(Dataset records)
+-------+
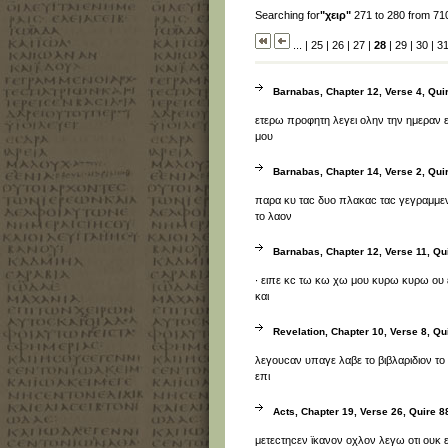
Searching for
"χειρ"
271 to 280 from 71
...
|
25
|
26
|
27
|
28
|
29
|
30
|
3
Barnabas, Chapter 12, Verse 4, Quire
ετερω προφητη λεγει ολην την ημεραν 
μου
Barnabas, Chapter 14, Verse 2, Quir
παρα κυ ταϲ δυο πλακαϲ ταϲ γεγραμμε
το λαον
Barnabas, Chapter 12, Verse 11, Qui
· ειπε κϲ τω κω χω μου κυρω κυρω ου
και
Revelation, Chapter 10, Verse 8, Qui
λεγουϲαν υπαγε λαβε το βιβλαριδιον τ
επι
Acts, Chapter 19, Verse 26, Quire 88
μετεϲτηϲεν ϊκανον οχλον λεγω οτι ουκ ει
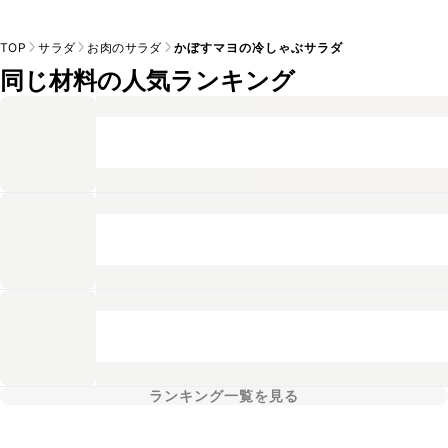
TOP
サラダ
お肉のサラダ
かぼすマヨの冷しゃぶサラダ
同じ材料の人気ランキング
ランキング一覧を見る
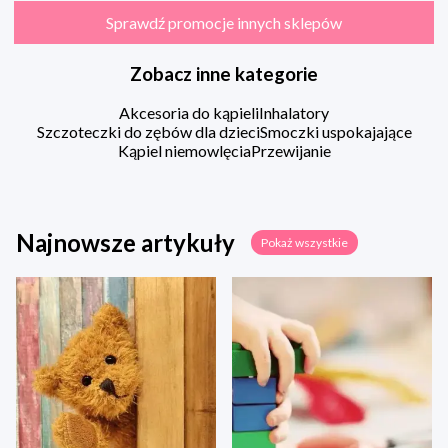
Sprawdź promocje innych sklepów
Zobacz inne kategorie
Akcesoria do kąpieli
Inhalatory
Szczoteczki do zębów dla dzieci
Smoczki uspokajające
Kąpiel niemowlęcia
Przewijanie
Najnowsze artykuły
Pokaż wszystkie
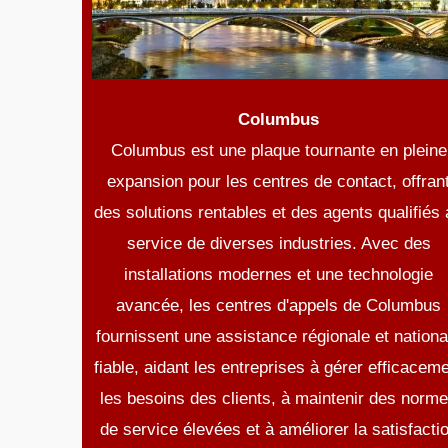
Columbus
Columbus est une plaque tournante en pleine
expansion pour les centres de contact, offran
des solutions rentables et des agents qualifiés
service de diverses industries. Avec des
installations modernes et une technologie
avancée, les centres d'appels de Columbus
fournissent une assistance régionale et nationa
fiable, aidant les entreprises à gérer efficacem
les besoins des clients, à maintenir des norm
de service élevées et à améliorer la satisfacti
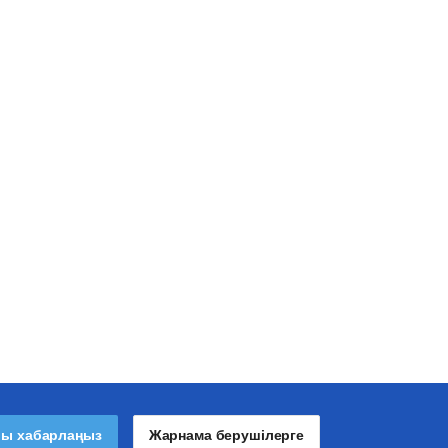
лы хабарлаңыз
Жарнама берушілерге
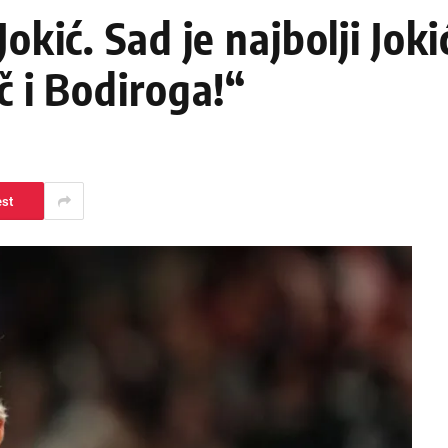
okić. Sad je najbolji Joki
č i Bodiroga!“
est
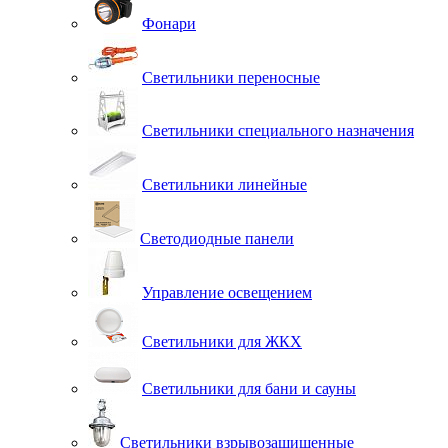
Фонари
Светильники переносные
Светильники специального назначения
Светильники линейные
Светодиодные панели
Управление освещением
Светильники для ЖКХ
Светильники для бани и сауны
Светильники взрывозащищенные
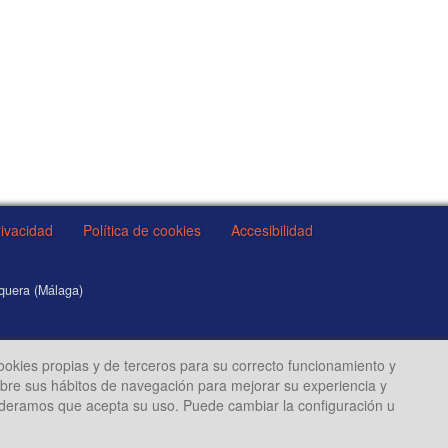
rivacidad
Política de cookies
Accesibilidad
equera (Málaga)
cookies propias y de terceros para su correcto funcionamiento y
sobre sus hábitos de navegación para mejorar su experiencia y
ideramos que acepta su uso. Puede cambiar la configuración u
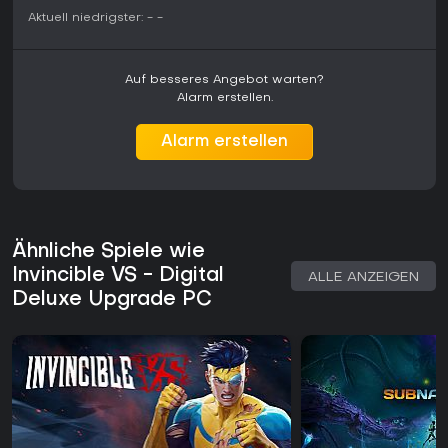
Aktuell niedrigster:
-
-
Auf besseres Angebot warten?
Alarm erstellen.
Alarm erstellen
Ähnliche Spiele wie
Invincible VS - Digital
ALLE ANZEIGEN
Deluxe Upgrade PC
+-------+
Rewrite the text lines of all the items above, changing every "Chapter" to "Ch." and keeping everything else the same. Leave out the pictures.

Searching for
"χειρ"
271 to 280 from 71
...
|
25
|
26
|
27
|
28
|
29
|
30
|
3
Barnabas, Ch. 12, Verse 4, Quire
ετερω προφητη λεγει ολην την ημεραν 
μου
Barnabas, Ch. 14, Verse 2, Quir
παρα κυ ταϲ δυο πλακαϲ ταϲ γεγραμμε
το λαον
Barnabas, Ch. 12, Verse 11, Qui
· ειπε κϲ τω κω χω μου κυρω κυρω ου
και
Revelation, Ch. 10, Verse 8, Qui
λεγουϲαν υπαγε λαβε το βιβλαριδιον τ
επι
Acts, Ch. 19, Verse 26, Quire 88
μετεϲτηϲεν ϊκανον οχλον λεγω οτι ουκ ει
TOP
サラダ
お肉のサラダ
かぼすマヨの冷しゃぶサラダ
同じ材料の人気ランキング
ランキング一覧を見る
Sprawdź promocje innych sklepów
Zobacz inne kategorie
Akcesoria do kąpieli
Inhalatory
Szczoteczki do zębów dla dzieci
Smoczki uspokajające
Kąpiel niemowlęcia
Przewijanie
Najnowsze artykuły
Pokaż wszystkie
Columbus
Columbus est une plaque tournante en pleine
expansion pour les centres de contact, offran
des solutions rentables et des agents qualifiés
service de diverses industries. Avec des
installations modernes et une technologie
avancée, les centres d'appels de Columbus
fournissent une assistance régionale et nationa
fiable, aidant les entreprises à gérer efficacem
les besoins des clients, à maintenir des norm
de service élevées et à améliorer la satisfacti
лы хабарлаңыз
Жарнама берушілерге
okić. Sad je najbolji Joki
č i Bodiroga!“
est
Фонари
Светильники переносные
Светильники специального назначения
Светильники линейные
Светодиодные панели
Управление освещением
Светильники для ЖКХ
Светильники для бани и сауны
Светильники взрывозащищенные
rivacidad
Política de cookies
Accesibilidad
equera (Málaga)
cookies propias y de terceros para su correcto funcionamiento y
sobre sus hábitos de navegación para mejorar su experiencia y
ideramos que acepta su uso. Puede cambiar la configuración u
Aktuell niedrigster:
-
-
Auf besseres Angebot warten?
Alarm erstellen.
Alarm erstellen
Ähnliche Spiele wie
Invincible VS - Digital
ALLE ANZEIGEN
Deluxe Upgrade PC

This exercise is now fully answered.